### AIM
Pull out every line of the items below word for word, leaving the pictures out of your answer.

### MATERIAL PROVIDED
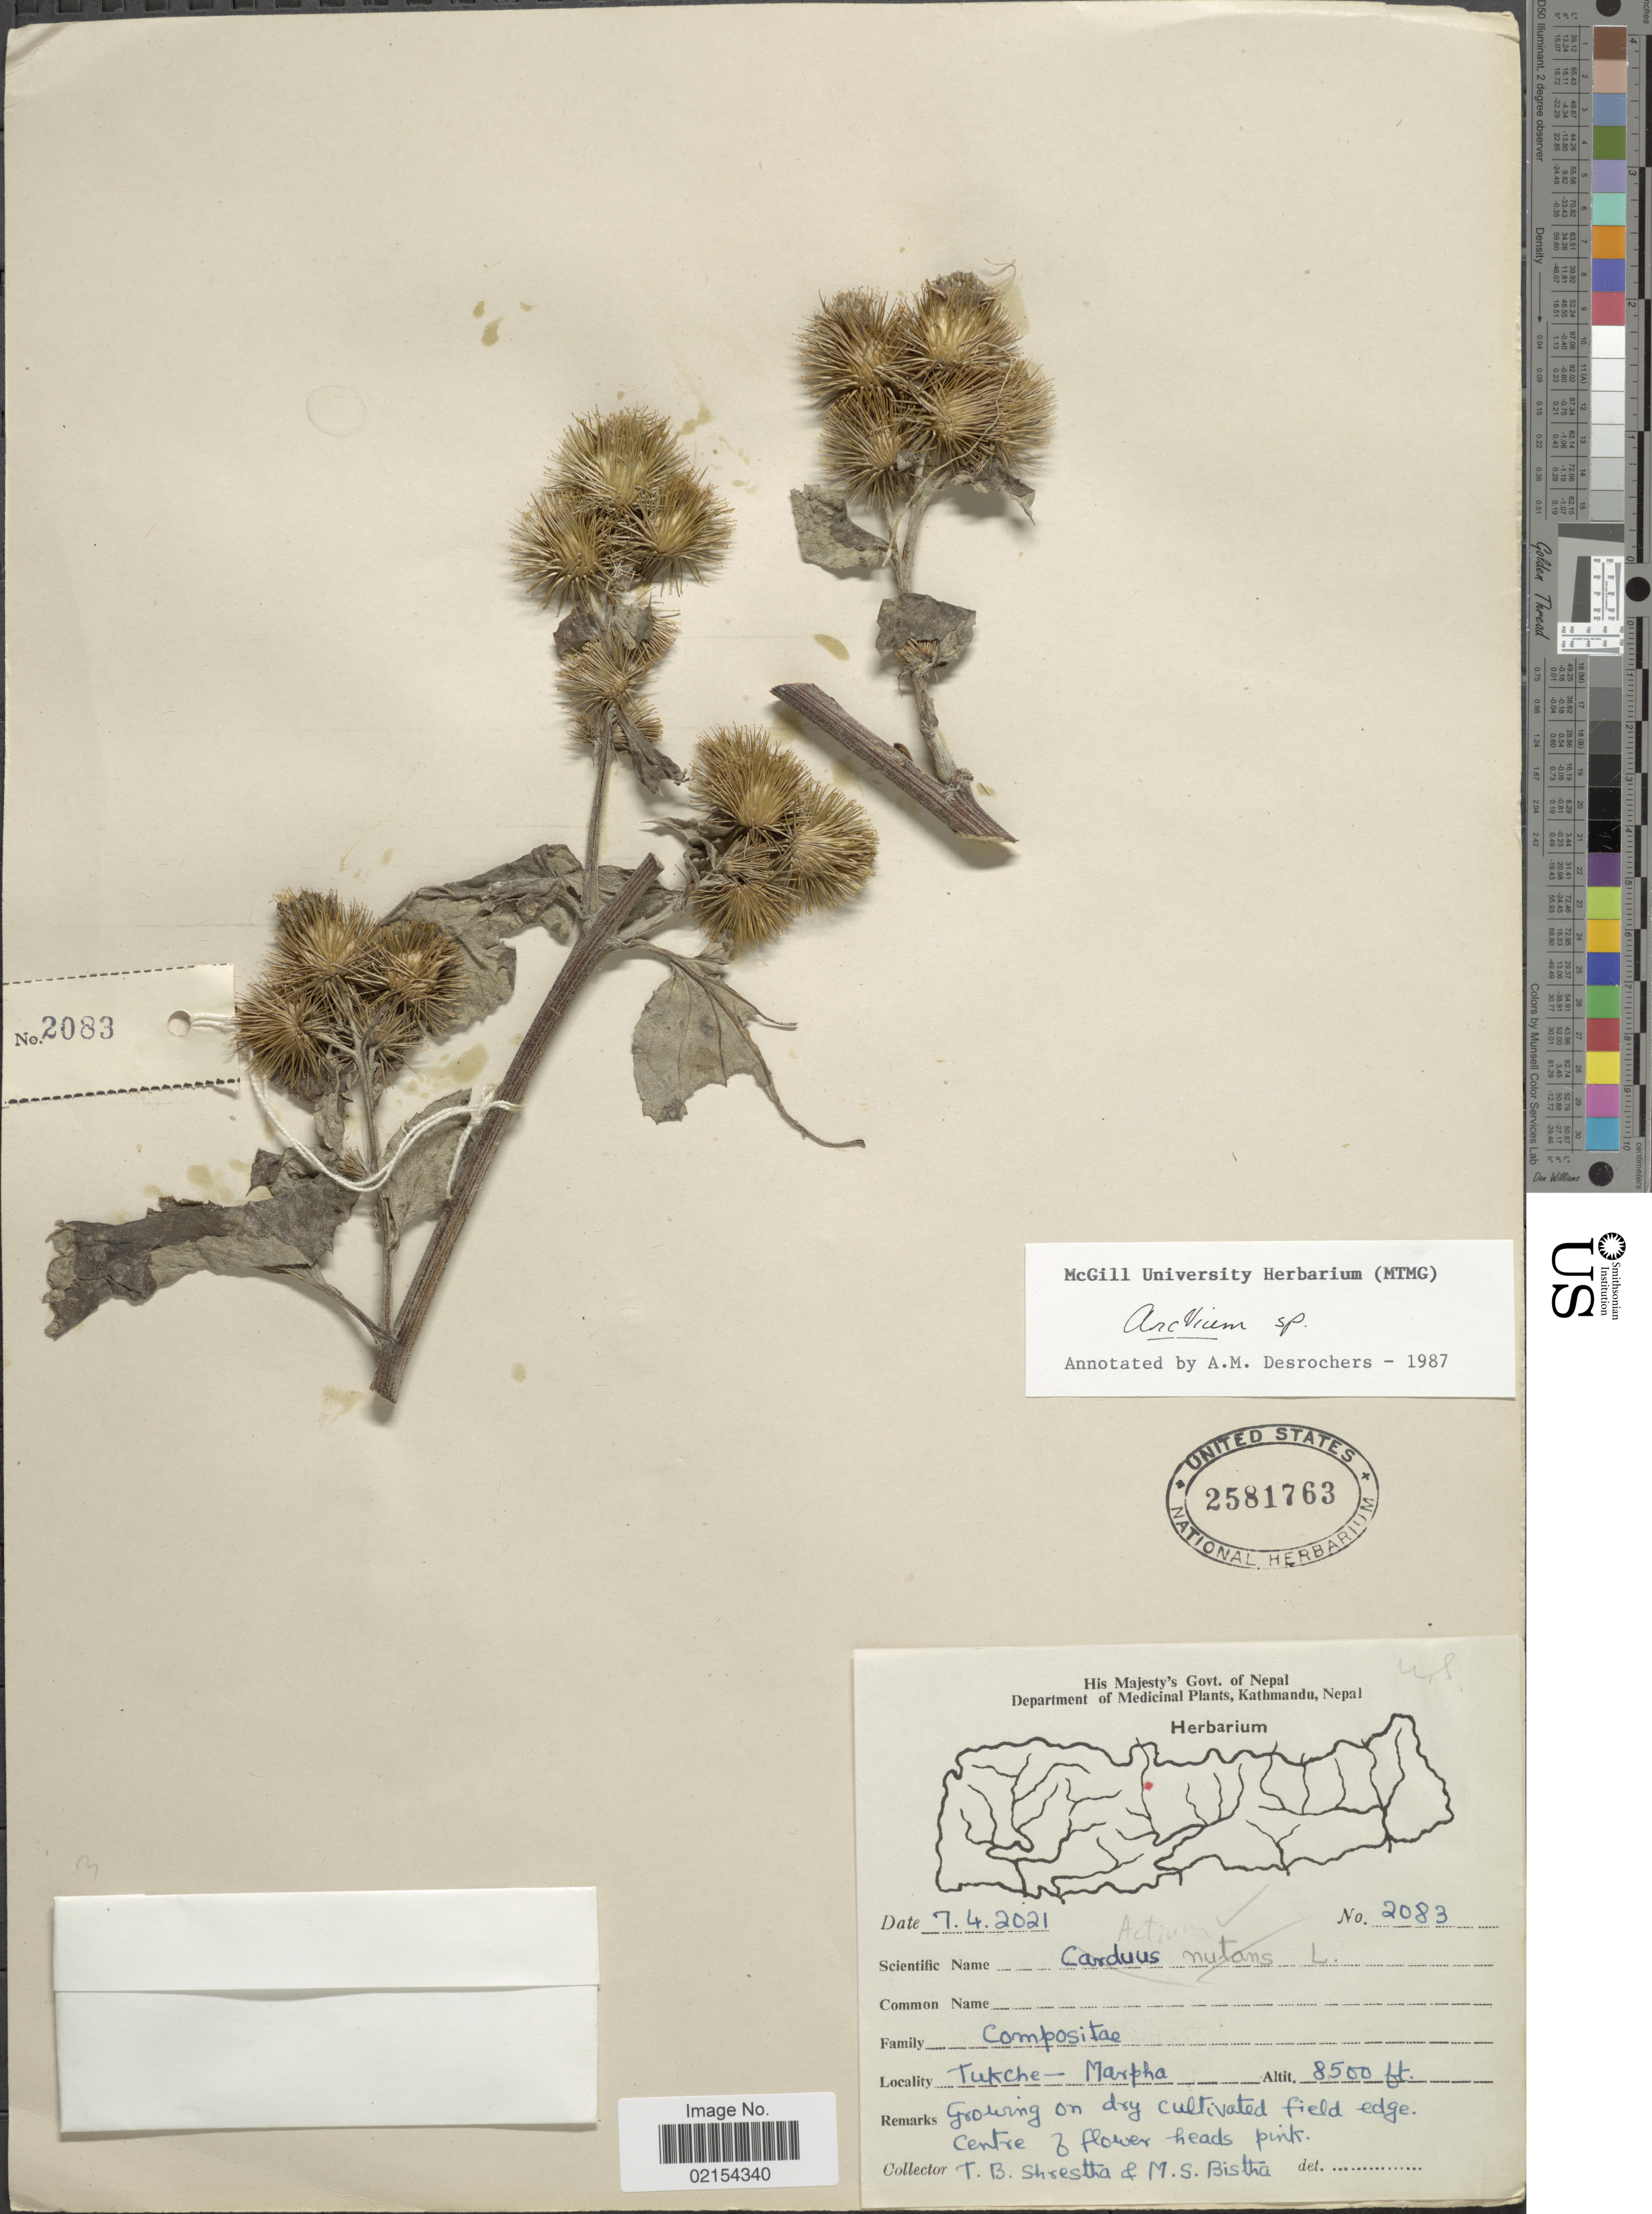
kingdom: Plantae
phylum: Tracheophyta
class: Magnoliopsida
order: Asterales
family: Asteraceae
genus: Arctium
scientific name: Arctium lappa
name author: L.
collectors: T. B. Shrestha & M. Bistha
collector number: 2083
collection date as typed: Transcribed d/m/y: 7/4/2021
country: Nepal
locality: Nepal, Tukche, Marpha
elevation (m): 2591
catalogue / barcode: US 2581763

### TASK RESULT
kingdom: Plantae
phylum: Tracheophyta
class: Magnoliopsida
order: Asterales
family: Asteraceae
genus: Arctium
scientific name: Arctium lappa
name author: L.
collectors: T. B. Shrestha & M. Bistha
collector number: 2083
collection date as typed: Transcribed d/m/y: 7/4/2021
country: Nepal
locality: Nepal, Tukche, Marpha
elevation (m): 2591
catalogue / barcode: US 2581763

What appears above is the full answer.